The Mt. Soledad Cross
An Issue That Won't Go Away

By Donald H. Harrison

Attorney Jim McElroy says while he has been prevailing in court case after court case in his effort to remove the large Christian cross from Mt. Soledad, politically he needs assistance to persuade the San Diego City Council that its constant end-runs around the California and U.S. Constitutions are counter-productive.

He made a pointed appeal for help on Monday, Oct. 17, at a gathering of the American Jewish Committee in the home of Richard Levi.  It was clear from the introduction given to McElroy by Tad Seth Parzen, president of AJC’s San Diego chapter, that Parzen favors rendering such support to McElroy and his client Philip Paulson, who have fought for 16 years to remove the cross from the public park above La Jolla.

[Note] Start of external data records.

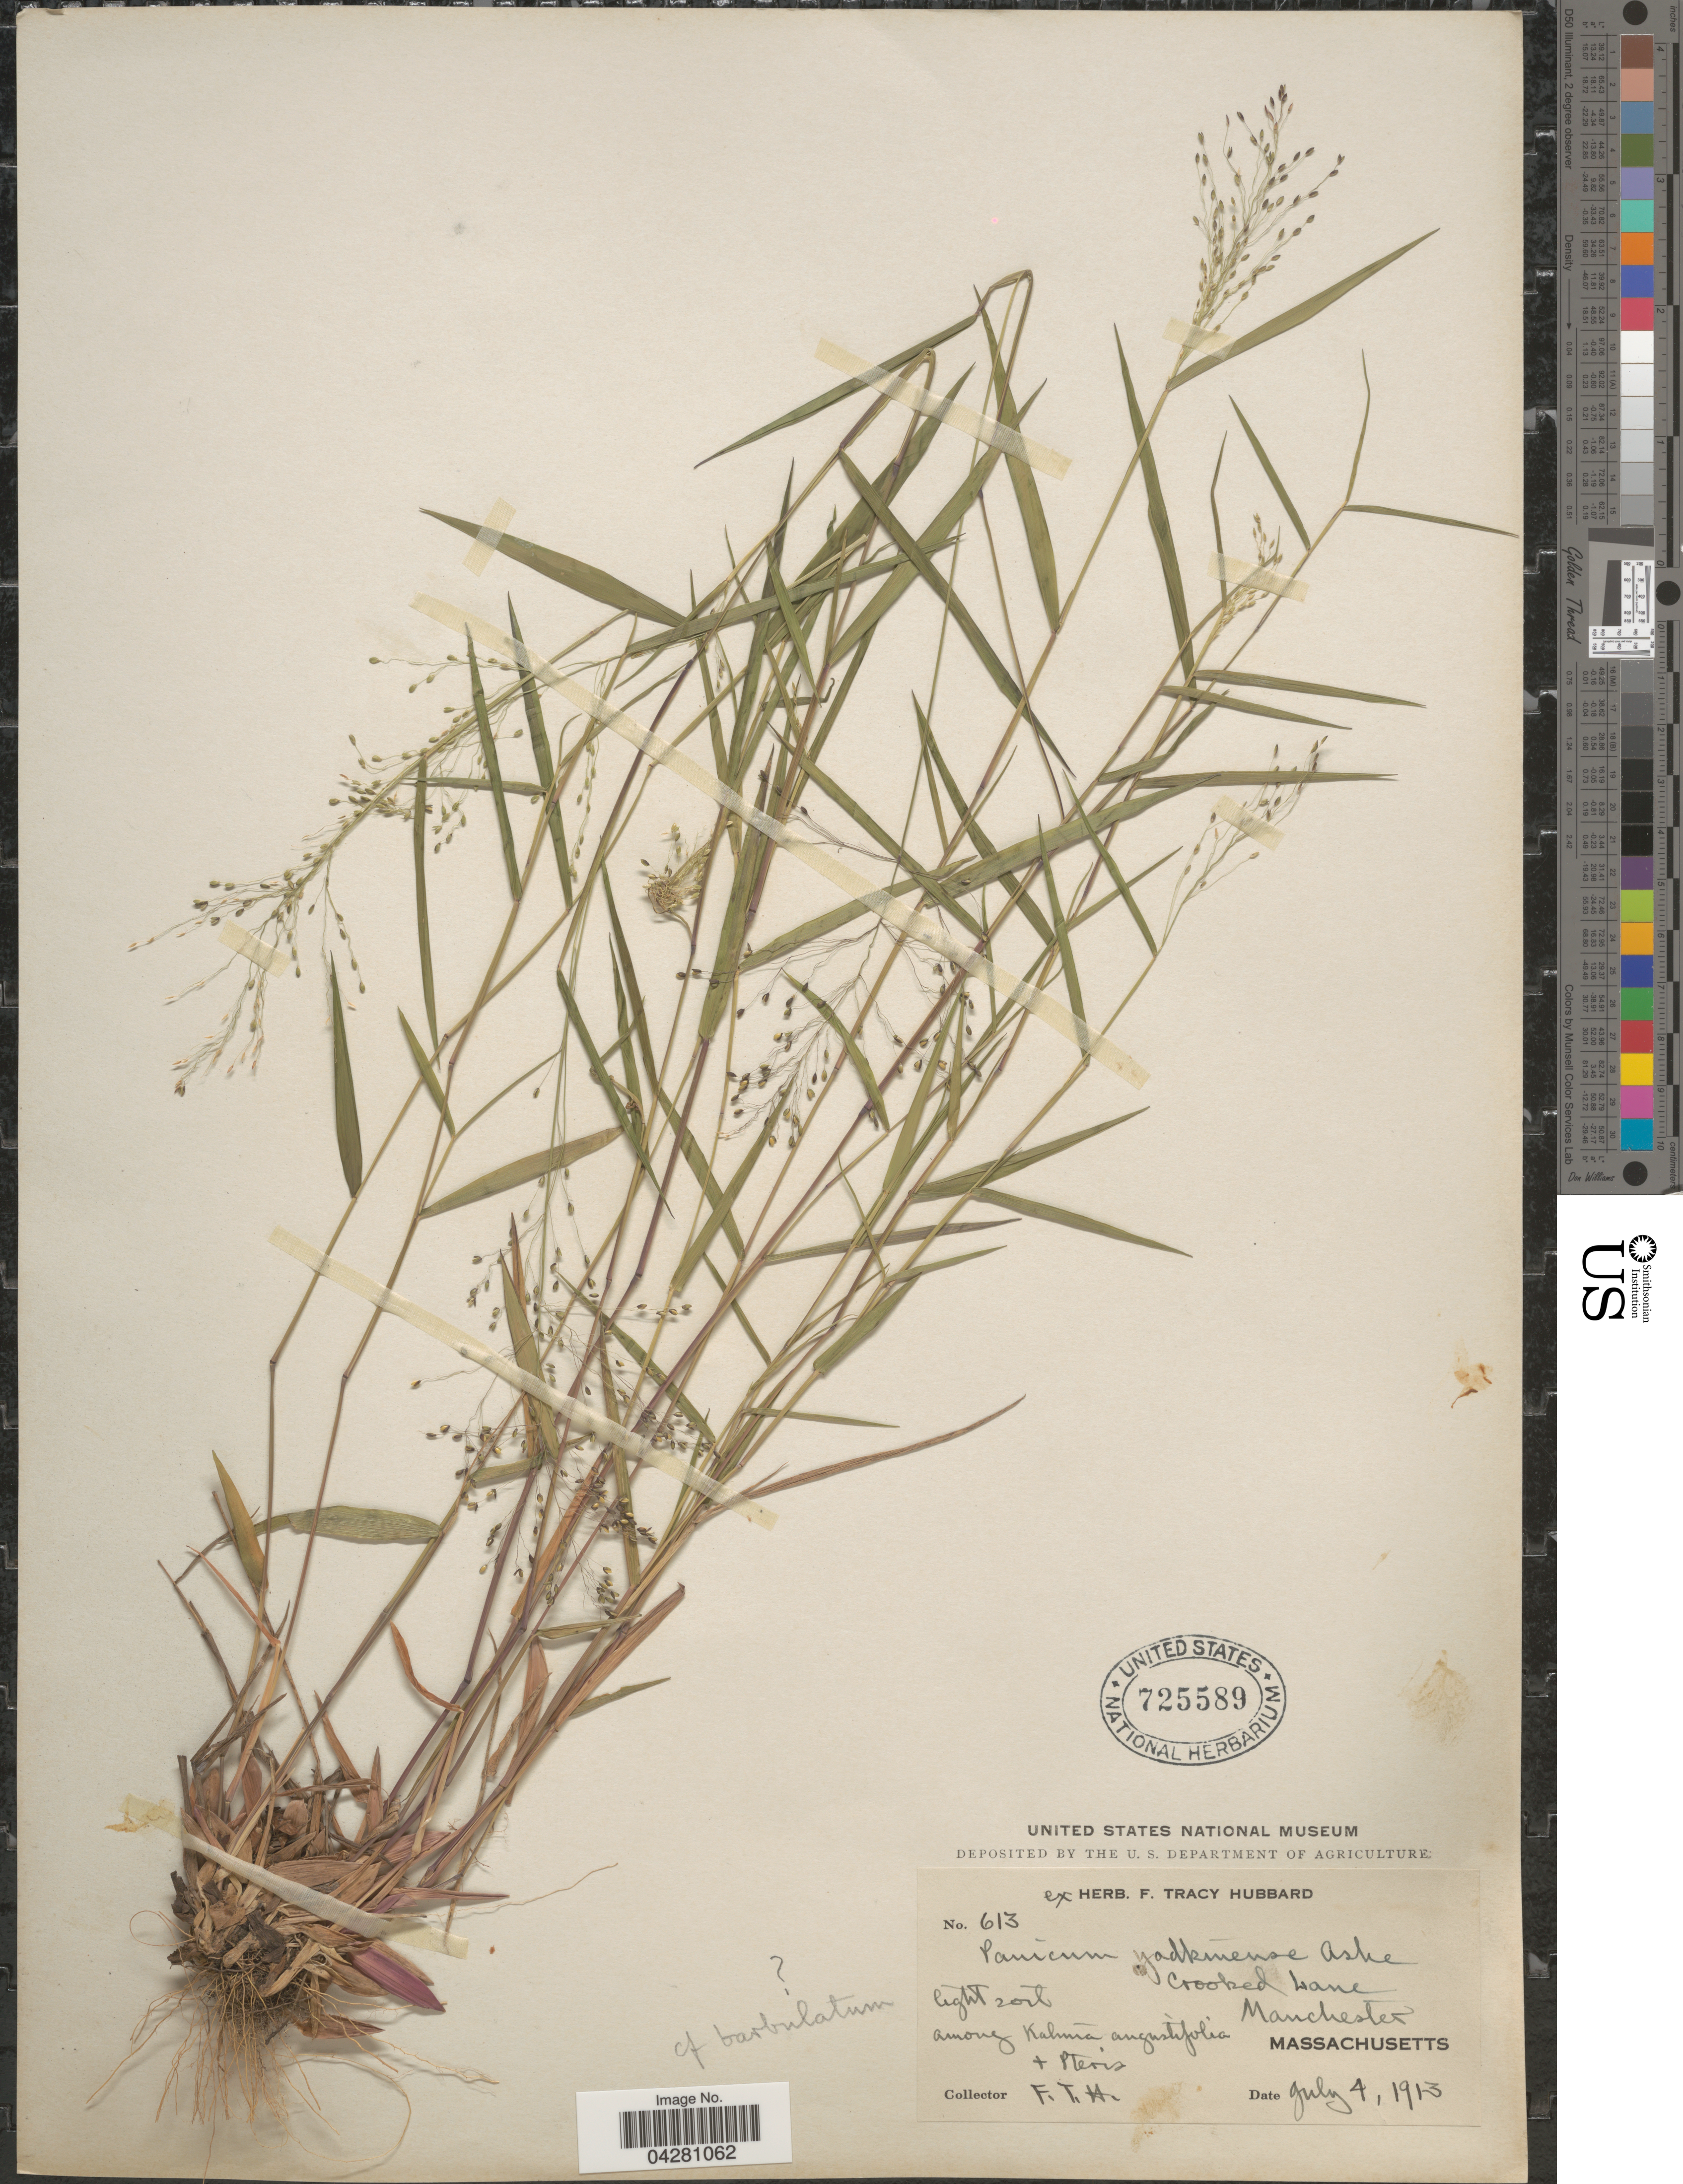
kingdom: Plantae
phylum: Tracheophyta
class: Liliopsida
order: Poales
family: Poaceae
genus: Dichanthelium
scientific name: Dichanthelium dichotomum var. dichotomum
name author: (L.) Gould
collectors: F. T. Hubbard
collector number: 613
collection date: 1913-07-04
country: United States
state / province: Massachusetts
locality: Crooked Lane. Manchester.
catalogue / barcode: US 725589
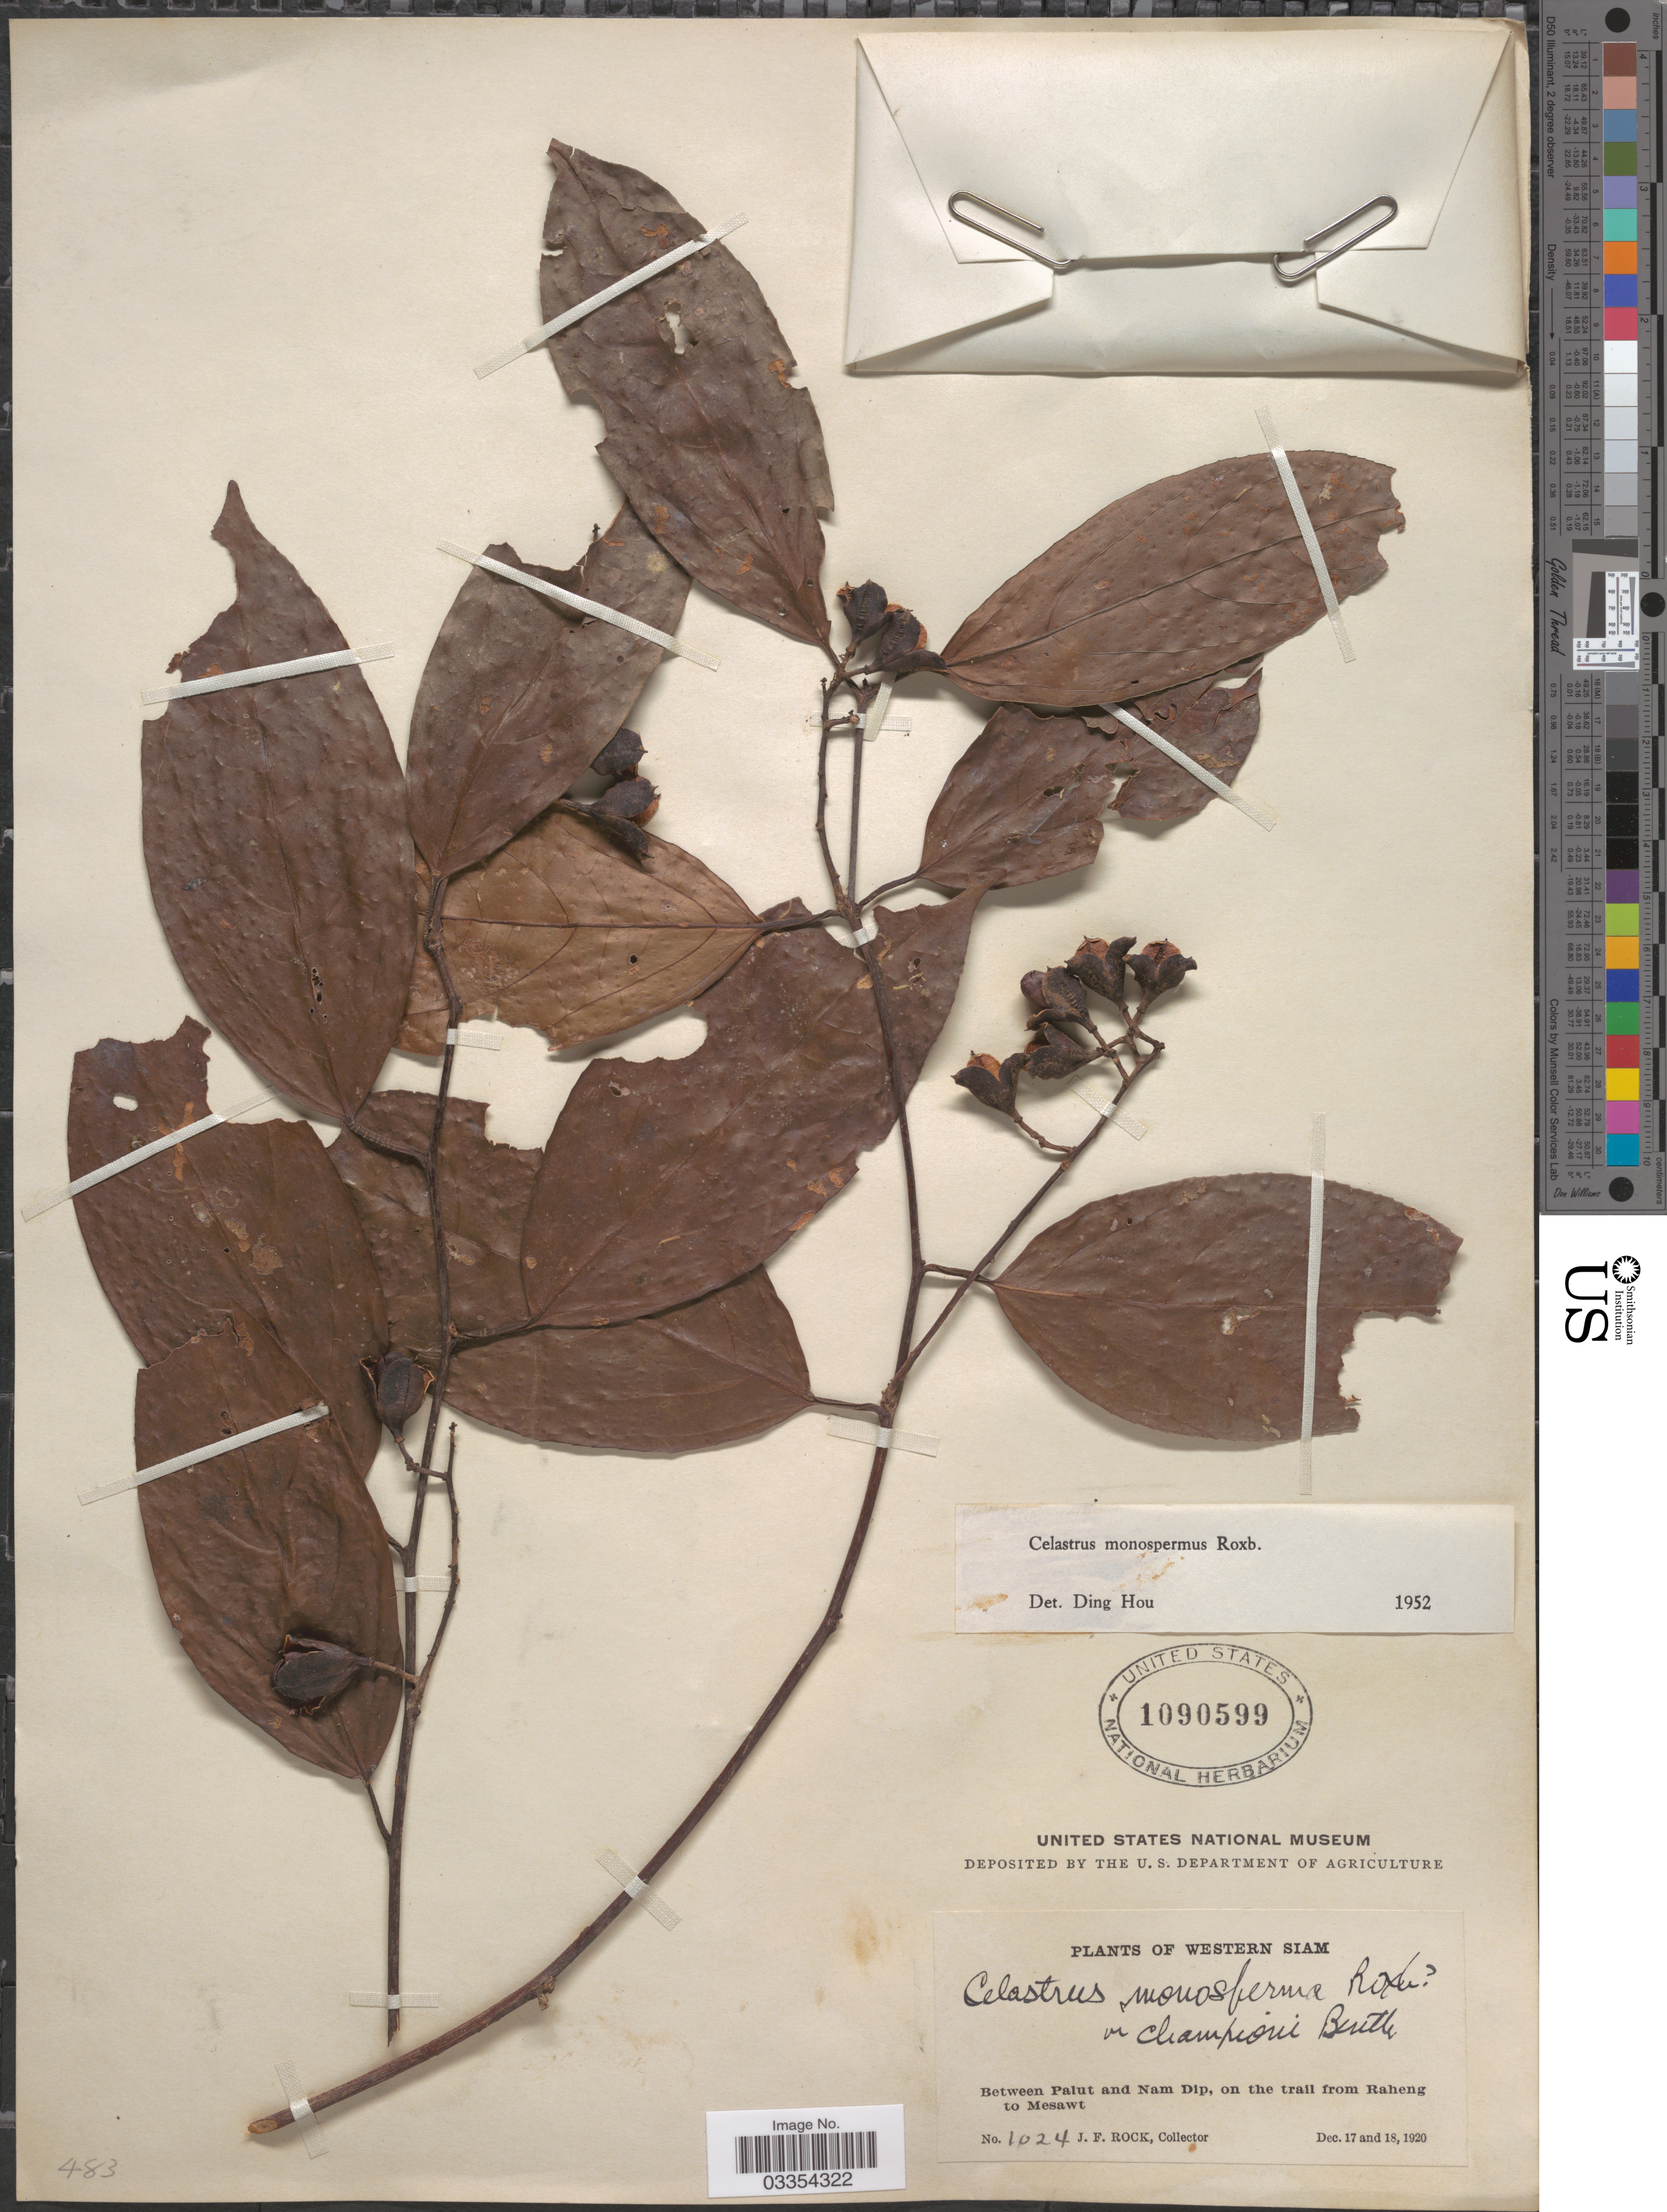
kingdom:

However, any formal action will require a vote of AJC’s board.  Parzen said a meeting to discuss this possibly will be scheduled within the next two months.

On July 26 San Diego city voters overwhelmingly approved a measure to transfer Mount Soledad Memorial to the U.S. Interior Department in the expectation that the cross would be maintained.  On Oct. 7, Superior Court Judge Patricia Yim Cowett forbade the transfer, saying it would be  “an unconstitutional aid to religion in violation of Article XVI, Section 5, of the California Constitution.” 

As this column was being written, the matter still pended before U.S. District Court Judge Gordon Thompson Jr., who previously had ruled that the cross’s permanent location on public property is unconstitutional. McElroy said he planned to ask the federal judge to set a deadline for the city to remove the cross from the public park, and to fine the city $10,000 per day after that deadline for every day the city fails to comply with the order.

McElroy told the AJC members that constitutional protections for the rights of minorities are not subject to popular vote.  “What if people in Montgomery County (Alabama) voted when Rosa Parks decided she didn’t want to sit in the back of the bus?” asked the attorney in reference to the incident generally credited with sparking the U.S. Civil Rights movement.

Saying the struggle over Mount Soledad was one to end governmental preference for one religion over another, McElroy said only recently have forces intent on saving the cross been trying to convert it into a war memorial. 

“The cross was dedicated on an Easter Sunday,” he said.  “It had been the site of Easter Sunday sunrise services until the suit (by Paulson) was filed (in 1989).”  He paraphrased a rabbi, whom he did not identify, as telling him that while he has been asked to officiate at weddings at venues all over the county, not once has any Jewish couple asked to be married under the cross.

Charles LiMandri, who is the attorney for the Thomas More Law Center, was selected by City Attorney Michael Aguirre to represent the city in the case before Judge Cowett. The Thomas More Center describes itself as being “dedicated to the defense and promotion of the religious freedom of Christians.” 

McElroy said Aguirre believes the city should abandon its efforts to resist the removal of the cross, but appointed LiMandri in an effort to demonstrate his fairness to advocates for the cross.  Whatever Aguirre’s intentions, said McElroy, this was just one more example of the city aligning itself with the cause of one religion over others.

In a question-and-answer session, McElroy was asked about the position of rival mayoral candidates Jerry Sanders and Donna Frye.  He responded that while Frye has been cagey in her answers about the case, she has voted in the past to comply with court rulings and end the city’s appeals.  Sanders, on the other hand, has described the cross as a “San Diego landmark” and has promised to do everything he can to preserve it.

Asked if the removal of the cross would lead to actions against other religious symbols in public places—such as the many frescoes in Balboa Park showing Father Junipero Serra holding a cross, or the brick cross and statue of a padre at Presidio Park (the site of the original Mission San Diego), or the former Temple Beth Israel in Heritage Park—McElroy responded that unlike the large cross atop Mount Soledad, these other displays “do not send the message of a pre-eminent symbol.”